Web security giant Barracuda Networks, acknowledged Monday that a hacker used a SQL injection attack to gain access to its corporate website.
The hacker made off with Barracuda encrypted passwords and email addresses of channel partners, sales leads and some Barracuda employees, according to Michael Perone, Barracuda’s executive vice president and chief marketing officer. Most of the data consisted of names and email addresses, Perone wrote in the Barracuda Labs blog.
“Further, we have confirmed that some of the affected databases contained one-way cryptographic hashes of salted passwords. However, all active passwords for applications in use remain secure.”
Perone acknowledged that the attacker bypassed the Barracuda Web application firewall that was in place to protect the website. The firewall was placed into monitoring mode for maintenance on April 8. A day later, an automated script began crawling the website looking for vulnerabilities.

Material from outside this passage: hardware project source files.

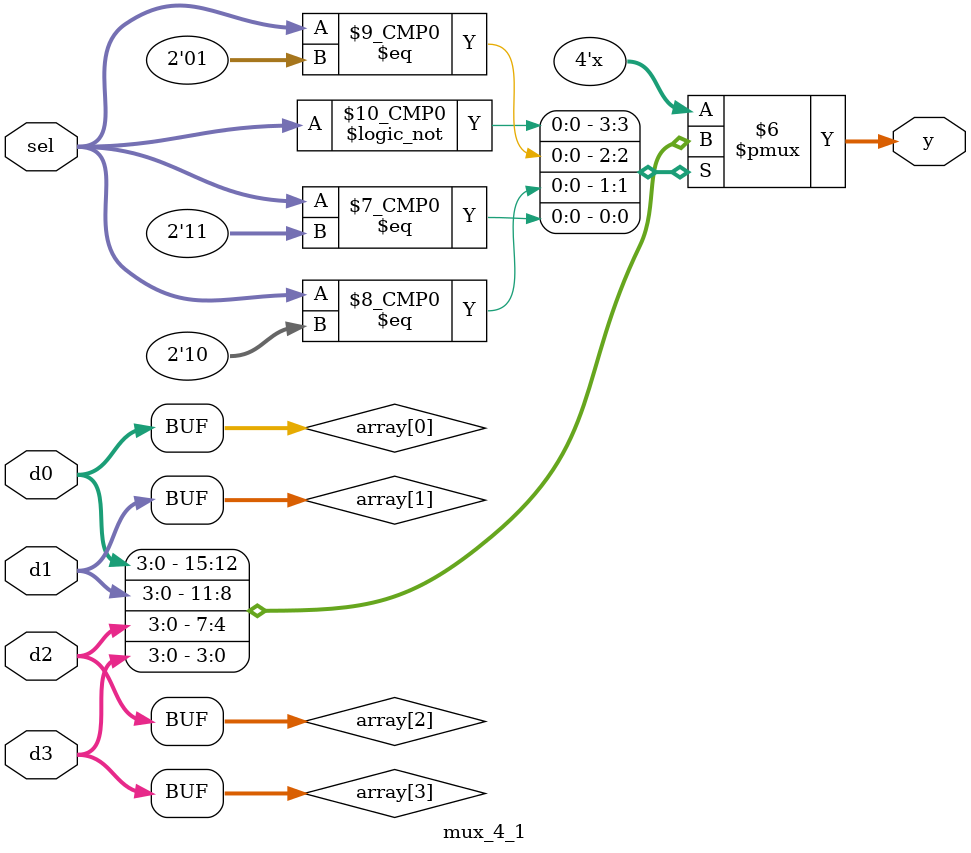
<source format=sv>

module mux_2_1
(
  input  [3:0] d0, d1,
  input        sel,
  output [3:0] y
);

  logic [3:0] d [0:1];

  assign d [0] = d0;
  assign d [1] = d1;

  assign y = d [sel];

endmodule

//----------------------------------------------------------------------------
// Task
//----------------------------------------------------------------------------

module mux_4_1
(
  input  [3:0] d0, d1, d2, d3,
  input  [1:0] sel,
  output [3:0] y
);

  // Task:
  // Using code for mux_2_1 as an example,
  // write code for 4:1 mux using array index

  logic [3:0] array [0:3];

  assign array [0] = d0;
  assign array [1] = d1;
  assign array [2] = d2;
  assign array [3] = d3;

  assign y = array [sel];

endmodule

</source>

“After approximately two hours of nonstop attempts, the script discovered a SQL injection vulnerability in a simple PHP script that serves up customer reference case studies by vertical market,” Perone said.
The customer case study database shared the SQL database used for marketing programs which contained the names and email addresses. “The attack utilized one IP address initially to do reconnaissance and was joined by another IP address about three hours later,” Perone wrote.
Most of the exposed data were email addresses associated with sales leads for Barracuda channel partners. Some of the contents included email addresses and hashed passwords of Barracuda employees authorized to manage the website. Perone said the passwords were also “salted” preventing an attacker from using a tool to crack the hashing algorithm.
The website breach was reported Monday by the Register. The hacker, who called himself Fdf, claimed responsibility for the Barracuda attack, posting the stolen information on his website Monday.
Hackers have taken a keen interest in targeting security firms in 2011. A similar website breach occurred to security giant McAfee. Cross-site scripting errors were to blame. More serious breaches occurred to other security vendors. Last month, RSA, the security division of EMC Corp. announced a breach of its systems resulting in the compromise of its SecurID two-factor authentication products. In February hackers infiltrated HBGary Federal, bilking the firm of thousands of email messages.
Security experts from across the spectrum say that the breaches are an indication that no one is immune to an attack and that no single security technology is a silver bullet.